Хоть выхода нет, но я всё же уйду.
Я просто растаю в огне автоматном,
Вольюсь в бесконечно чужую звезду…
Полярным сиянием в небе прощальным
Мерцаю, где не было их никогда.
Она меня видит. И плачет печально…
Ей стало понятно:
ушел…
навсегда…..
Мислеги прикрыла глаза, осознавая и осмысливая прочитанное. Оно отозвалось где-то внутри отзвуками эстетического удовольствия, затронуло те струны, что заставляли сердце петь.
Для неё это были прекрасные строчки, и главное – это произведение посвящено ей.

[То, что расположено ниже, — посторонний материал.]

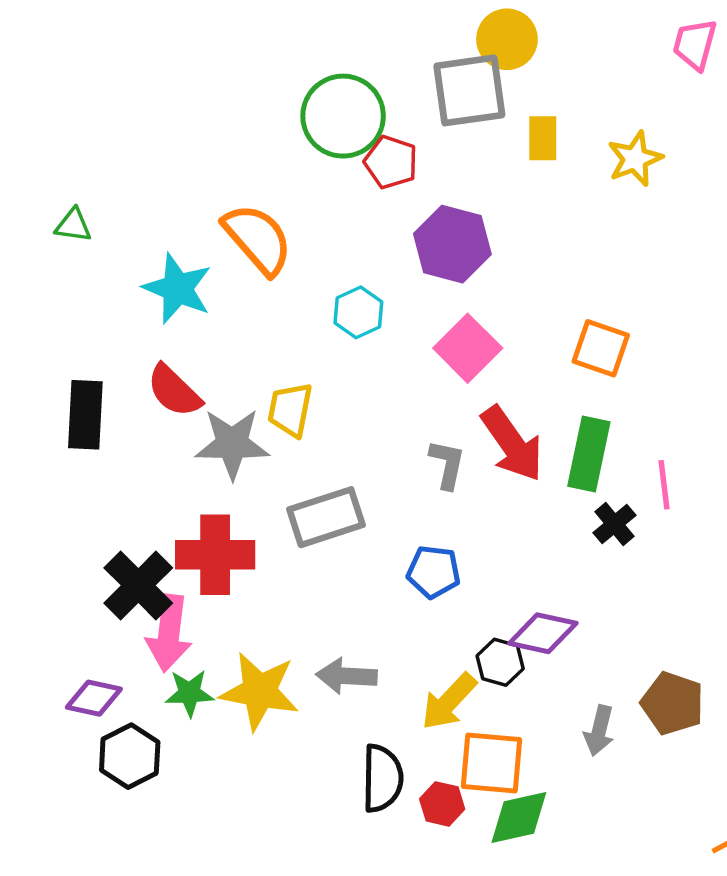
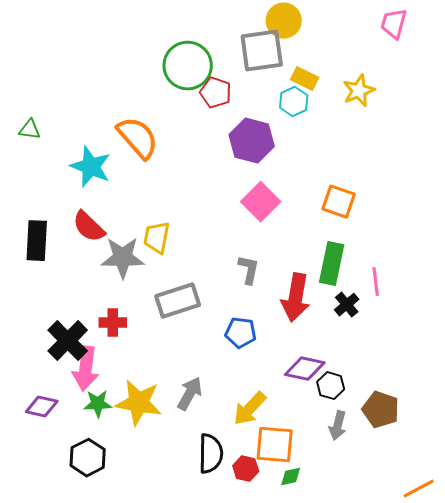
yellow rectangle: (543, 138) -> (305, 79), turned -64
cyan hexagon: (358, 312) -> (294, 102), moved
red arrow: (512, 444) -> (296, 298), moved, turned 45
red cross: (215, 555) -> (113, 323), size x0.6
black hexagon: (500, 662) -> (331, 386), moved
gray arrow: (346, 676) -> (190, 394), turned 116
black hexagon: (130, 756) -> (88, 458), moved
green diamond: (519, 818) -> (291, 477), size x0.6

И книга в руках – никакая не книга. Это был просто блокнот со стихами, написанными от руки.
Никто и никогда не дарил ей раньше стихов. До того, как она встретила Его. И любви до этого у неё тоже не было. С парнями она, конечно, встречалась – Чинтери одобрял, когда она пыталась жить, словно обычная девушка – но до близости никогда не доходило. Мислеги умела и нравиться, и знала, как знакомиться, одеваться, как себя вести. Знала, каково это – быть, как они.
И не понимала, чего эти самые «они» в этом находят. Ну, разве что организм требовал. Не понимала, пока не встретила Мирралда. Того самого, что и посвятил ей эти строки. Такого же Чёрного, как и она.

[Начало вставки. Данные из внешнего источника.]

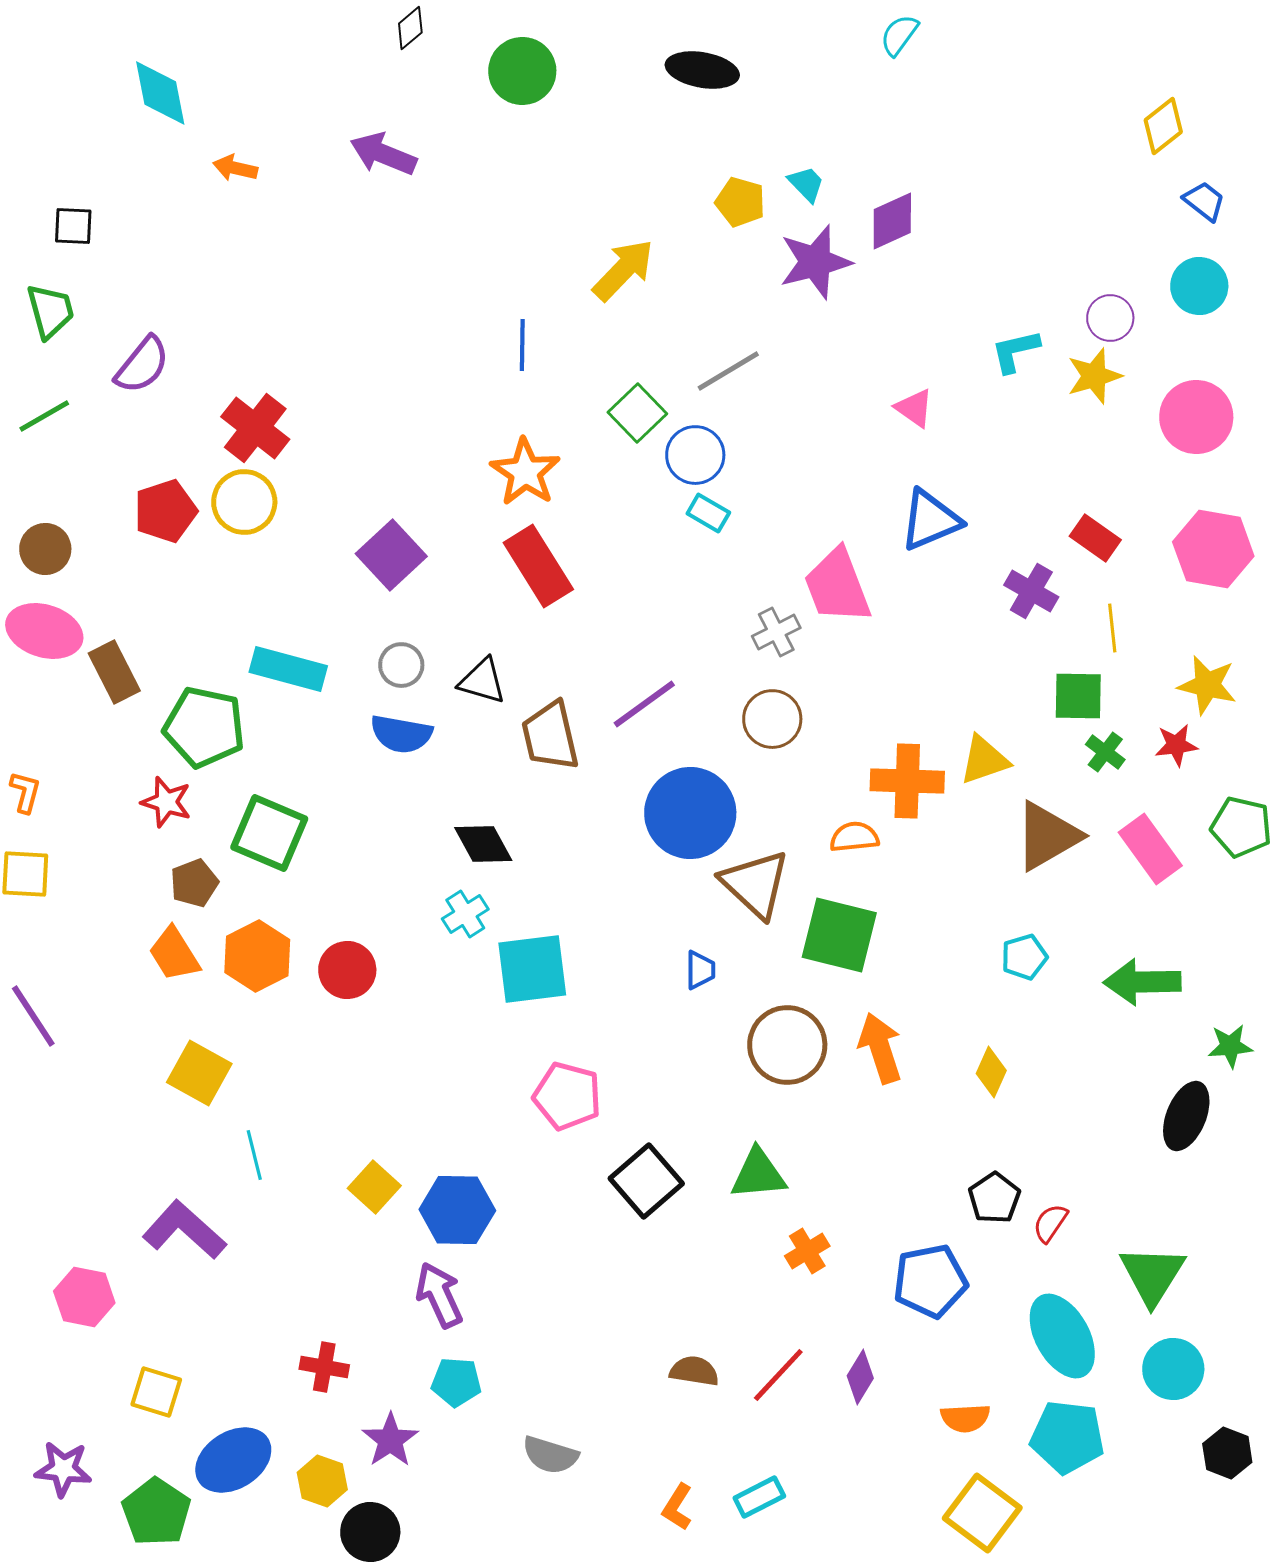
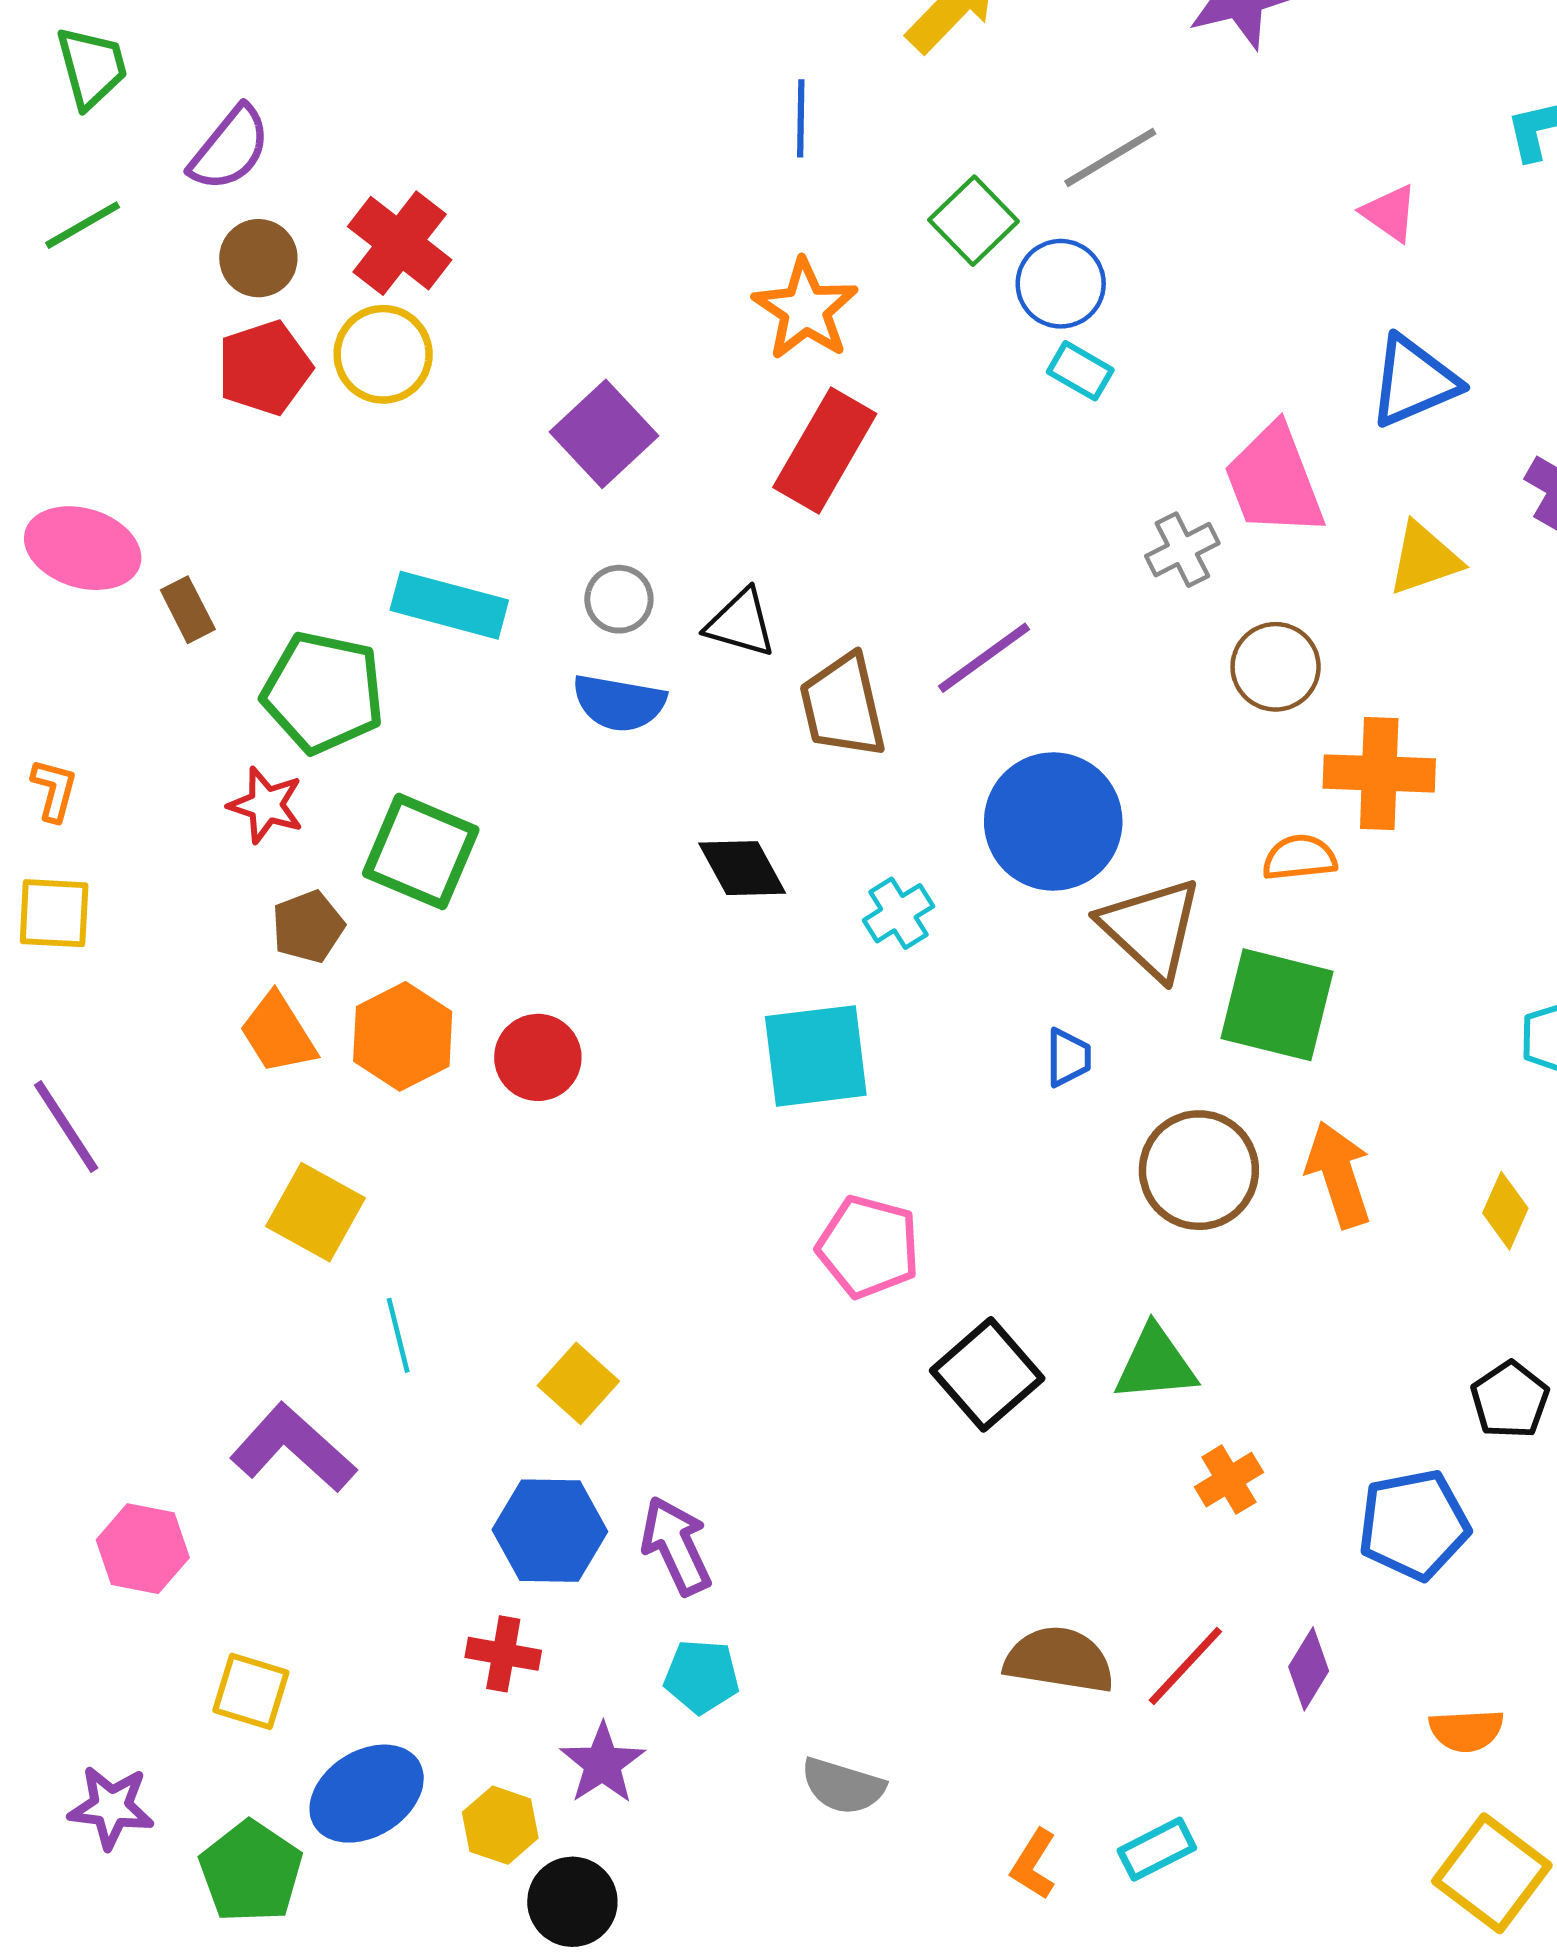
brown circle: (45, 549) -> (258, 258), moved
red rectangle: (538, 566) -> (825, 450), turned 62
brown rectangle: (114, 672) -> (188, 610), size x0.7
brown circle: (772, 719) -> (1276, 667), moved
yellow triangle: (984, 760) -> (1424, 559), moved
cyan cross: (465, 914) -> (898, 913), moved
blue hexagon: (457, 1210) -> (550, 1531), moved
brown semicircle: (694, 1371) -> (1059, 1660), size x1.5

Женщина из обслуги кафе принесла заказ, улыбнулась – на сей раз дежурной улыбкой и, видя, что гостье нет до неё дела, снова удалилась.
Ниан вернулась к аганжи и булкам, сосредоточившись на том, что происходит внутри. Там было какое-то странное ощущение полноты, обретения самой себя. Как оказалось, всё, чего ей не хватало – это вот такого отражения своей же сущности. А ещё чувство лёгкости, когда даже верится в то, что вот-вот полетишь. Стоит только зажмурить глаза, захотеть этого крепко-крепко, и земля уйдёт из-под ног, и тяготение потеряет над тобой всякую власть.
«Глупо, подруга?» – спрашивала она себя, и признавалась: да, глупо. В двадцать лет вести себя так ей, очень рано повзрослевшей, было уже просто… неприлично даже. Но ничего поделать с собой не могла.
Но и сейчас привычка читать между строк дала о себе знать. Это написано перед самым её отъездом в Крайкен-Урас. Написано от чувства одиночества, что навалилось на автора в ожидании грядущего расставания. Разлуки были обычным делом – она то и дело ездила домой, в Селлестию, брала работу, выполняла, возвращалась в Неолон… Иногда везло: выпадала работа в Королевстве, здесь, под носом у Храмовников, людям её профессии лучше было не задерживаться или же быть очень, очень незаметными. Поэтому поездки в Королевство не были редкостью. Вот и в этот раз – прилетела две недели назад, пять дней с любимым и снова рабочая поездка, чтобы выполнить заказ.
«Ушёл… Навсегда…». От того, что дни расставания казались вечностью. Как и ей.
Мислеги снова принялась смотреть в окно, скосившись перед этим на часы – ну что же он опаздывает, не случилось ли чего? Она старалась вспомнить, когда последний раз кинсы тянулись так долго.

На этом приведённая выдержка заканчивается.